The thread would grab the lock on the task so that no other threads would be process this selected task. It would then move on to process the task’s records continuously, until 1) a pre-defined period of time has elapsed, or 2) the buffered input records have been exhausted. After that it will release the lock of the task and try to pick the next “high-priority“ tasks.
State Management for Active Processing Tasks
The state management procedure would be “extracted“ out of the tasks themselves and be handled within a consolidated module, a.k.a. the State Manager. Each task’s processing still interacts with the “state store“ APIs to read from/write into, and flush the states. But the actual implementations are provided by this State Manager which could optionally maintain multiple logical state stores (even from different tasks) into the same physical store engines.
The state store APIs are still layere but the layering would be slightly changed as “metered → change-logged → cached“ where the caching layer is managed by the state manager. More specifically:
Stream thread would touch on the metered layer to trigger the recording of the state store metrics.
Stream thread would touch on the change-logged layer to send the changelog record into the record collector (note it would not call on the producer, as it’s done by the polling thread).
Stream thread would touch on the state manager to finally update the state, and it’s abstracted away from the thread whether it only reaches the cache or get to the persistent layer at all. Nevertheless, reads from the state should be able to return uncommitted states.
Committing Active Tasks
Any task’s progress are tracked by the running metadata including “position“ and “time“, which is also used to identify the state snapshot of the task.
For standby tasks and restoring active tasks that are maintained in the state manager, they do not need to execute a full committing process. Instead, the state manager only need to periodically persist the advanced task metadata locally (when we have remote state management services, we may still need to persist the task’s metadata which would guide the state local cache warmup process).
As for those active processing tasks within the task manager, since we only have a single producer/consumer pair to execute the committing process, we need to always commit all the tasks at once. More specifically, we need to execute the following steps when we want to commit:
Flush the state of all active tasks within the task manager. If the state supports transactional updates, let the flush return a token which would be written as part of the task metadata to be persisted.
Write the changelog record of the metadata into the record collector.
Drain all the records inside the record collector and flush the producer.
Trigger the corresponding producer / consumer API depending on the processing mode (EOS or ALOS) to complete the commit.
Persist the advanced task metadata locally.
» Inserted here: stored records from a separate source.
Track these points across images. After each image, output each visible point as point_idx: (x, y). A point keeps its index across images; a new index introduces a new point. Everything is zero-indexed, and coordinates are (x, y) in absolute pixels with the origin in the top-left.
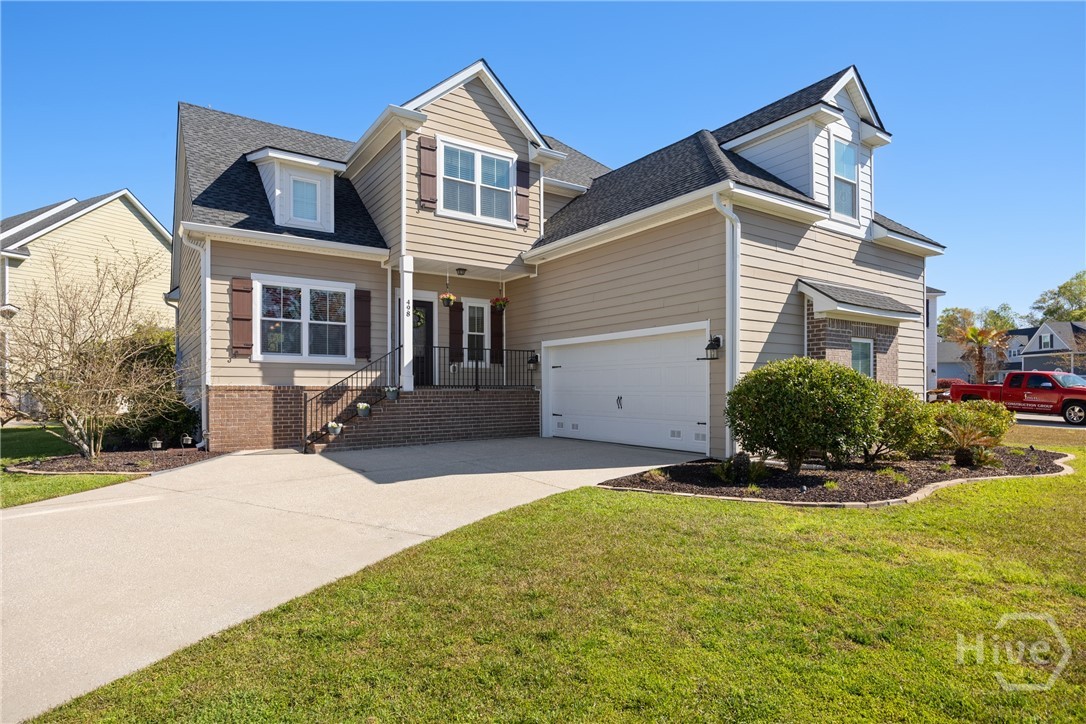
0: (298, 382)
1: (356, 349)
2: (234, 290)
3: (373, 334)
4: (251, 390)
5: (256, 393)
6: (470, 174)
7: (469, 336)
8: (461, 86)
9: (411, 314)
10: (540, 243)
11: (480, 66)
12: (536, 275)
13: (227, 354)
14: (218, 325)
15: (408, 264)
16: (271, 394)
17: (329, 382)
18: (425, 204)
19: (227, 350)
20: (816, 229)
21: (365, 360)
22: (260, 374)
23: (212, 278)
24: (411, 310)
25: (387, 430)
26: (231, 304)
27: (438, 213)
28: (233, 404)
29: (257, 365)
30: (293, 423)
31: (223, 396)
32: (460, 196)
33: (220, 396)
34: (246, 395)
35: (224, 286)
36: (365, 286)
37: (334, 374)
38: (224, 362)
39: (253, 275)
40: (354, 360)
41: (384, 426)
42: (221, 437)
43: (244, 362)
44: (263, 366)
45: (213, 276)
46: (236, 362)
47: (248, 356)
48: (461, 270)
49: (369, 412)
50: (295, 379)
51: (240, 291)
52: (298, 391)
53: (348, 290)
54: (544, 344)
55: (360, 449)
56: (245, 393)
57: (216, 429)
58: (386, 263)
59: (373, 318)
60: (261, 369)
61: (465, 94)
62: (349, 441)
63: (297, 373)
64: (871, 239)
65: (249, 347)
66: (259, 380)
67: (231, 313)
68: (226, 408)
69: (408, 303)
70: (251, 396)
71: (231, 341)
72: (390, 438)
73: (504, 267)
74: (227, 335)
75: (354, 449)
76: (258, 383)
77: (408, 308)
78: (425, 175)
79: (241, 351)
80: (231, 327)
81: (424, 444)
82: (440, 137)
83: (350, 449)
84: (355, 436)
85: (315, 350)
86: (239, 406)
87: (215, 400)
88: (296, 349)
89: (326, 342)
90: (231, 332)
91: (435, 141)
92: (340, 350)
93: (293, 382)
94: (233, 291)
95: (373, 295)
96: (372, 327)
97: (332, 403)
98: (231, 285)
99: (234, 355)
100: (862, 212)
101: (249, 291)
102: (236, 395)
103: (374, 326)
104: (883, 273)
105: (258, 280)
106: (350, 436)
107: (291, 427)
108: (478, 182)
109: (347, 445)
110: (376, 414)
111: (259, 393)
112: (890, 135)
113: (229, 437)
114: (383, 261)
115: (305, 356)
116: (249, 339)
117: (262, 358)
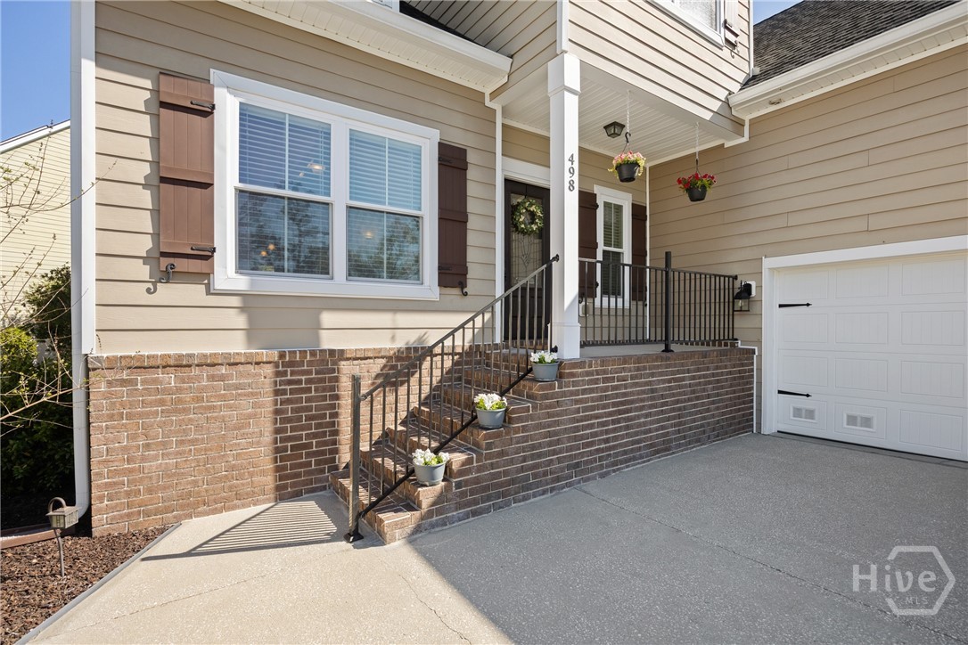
0: (328, 342)
1: (440, 268)
2: (164, 105)
3: (472, 239)
4: (209, 363)
5: (223, 370)
7: (604, 252)
9: (576, 185)
10: (751, 81)
12: (746, 139)
13: (144, 271)
14: (118, 194)
15: (572, 73)
16: (269, 370)
17: (393, 338)
19: (146, 260)
21: (457, 291)
22: (241, 321)
23: (98, 64)
24: (576, 178)
25: (540, 456)
26: (156, 140)
28: (162, 402)
29: (235, 301)
30: (315, 436)
31: (132, 382)
33: (123, 382)
34: (199, 378)
35: (137, 91)
36: (457, 139)
37: (403, 319)
38: (138, 293)
39: (215, 75)
40: (437, 289)
41: (533, 447)
42: (128, 494)
43: (192, 292)
44: (249, 303)
45: (101, 58)
46: (169, 292)
47: (205, 277)
48: (616, 126)
49: (507, 419)
50: (323, 334)
51: (181, 109)
52: (324, 362)
53: (425, 141)
54: (768, 263)
55: (487, 510)
56: (195, 371)
57: (112, 473)
58: (494, 95)
59: (472, 206)
60: (242, 309)
62: (463, 494)
63: (328, 319)
65: (207, 255)
66: (240, 336)
67: (155, 163)
68: (141, 415)
69: (572, 161)
70: (212, 378)
71: (156, 236)
72: (545, 474)
73: (708, 116)
74: (146, 222)
75: (475, 513)
77: (572, 172)
79: (182, 265)
80: (157, 199)
81: (603, 476)
83: (467, 516)
84: (477, 480)
86: (179, 408)
87: (107, 396)
88: (316, 263)
90: (156, 213)
92: (407, 270)
93: (317, 339)
94: (161, 106)
95: (471, 157)
96: (469, 225)
97: (395, 385)
98: (156, 91)
99: (168, 276)
101: (205, 112)
102: (170, 379)
103: (473, 223)
105: (232, 89)
106: (467, 483)
107: (309, 446)
109: (459, 506)
110: (520, 419)
111: (233, 371)
113: (150, 491)
114: (488, 91)
115: (339, 282)
116: (209, 233)
117: (242, 283)
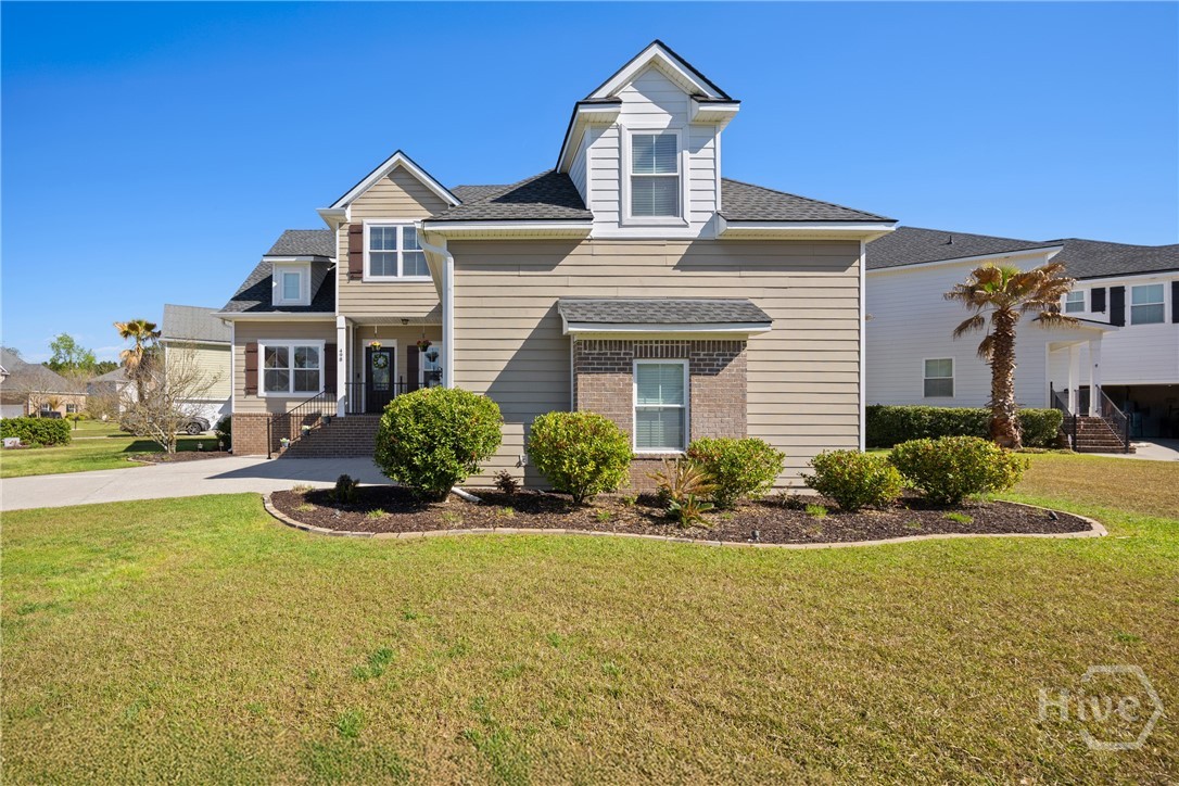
0: (288, 411)
1: (325, 386)
4: (256, 416)
6: (393, 245)
7: (425, 372)
8: (385, 176)
9: (345, 359)
11: (398, 156)
13: (244, 393)
15: (341, 322)
16: (271, 418)
17: (309, 410)
18: (355, 274)
19: (245, 390)
20: (592, 242)
22: (265, 405)
24: (345, 356)
25: (321, 445)
26: (246, 361)
27: (364, 280)
28: (246, 425)
29: (264, 400)
31: (242, 419)
32: (384, 264)
33: (240, 420)
35: (243, 349)
36: (332, 341)
37: (313, 404)
38: (242, 398)
39: (259, 341)
40: (324, 394)
41: (319, 442)
42: (239, 445)
44: (268, 400)
45: (236, 344)
46: (249, 398)
47: (256, 393)
48: (405, 320)
49: (308, 432)
50: (287, 409)
51: (252, 352)
52: (287, 416)
53: (320, 345)
56: (254, 418)
57: (236, 440)
61: (390, 182)
63: (288, 404)
64: (710, 236)
65: (256, 388)
66: (264, 409)
67: (246, 367)
68: (242, 427)
69: (340, 351)
70: (256, 420)
71: (246, 384)
72: (323, 451)
73: (425, 315)
74: (244, 381)
76: (264, 411)
77: (341, 355)
78: (355, 253)
79: (251, 391)
80: (246, 375)
82: (366, 221)
85: (298, 388)
86: (249, 426)
87: (236, 422)
88: (286, 388)
89: (305, 382)
90: (246, 378)
91: (362, 226)
92: (315, 387)
93: (284, 410)
94: (248, 352)
98: (246, 349)
99: (249, 394)
100: (688, 206)
101: (256, 351)
102: (248, 419)
104: (743, 273)
105: (262, 343)
108: (400, 249)
110: (313, 434)
111: (263, 418)
112: (738, 102)
113: (244, 446)
115: (292, 393)
116: (257, 383)
117: (265, 394)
NOTE this step can be done outside the EOS committing process and not be atomic, since even if we failed before this last step, we can still either 1) revert the local state to the last checkpoint and complete the restoration of the latest snapshot, or 2) bootstrap from the beginning to the latest snapshot.
Here’s a proposal for achieving the above architecture in a step-by-step manner, where each step still leaves the architecture as a workable state.
Move restoration out of processing thread
Restoration would not impact processing thread from being kicked out of the group and triggering rebalance
Introduce the processing threads
Reduce the likelihood of long blocking due to record processing
Let the Streams to be more resilient with EOS error handling
Consolidate the polling threads into a single thread
NOTE: this is a major upgrade barrier and would be better included in a major release.
Reduce the number of embedded clients as stated above
Refactor the task committing procedure and exception handling logic
Make the runtime more resilient to errors.
Move state stores into the state manager
Efficient IO and less footprint in physical state stores.
Integration with proposed cloud state storage.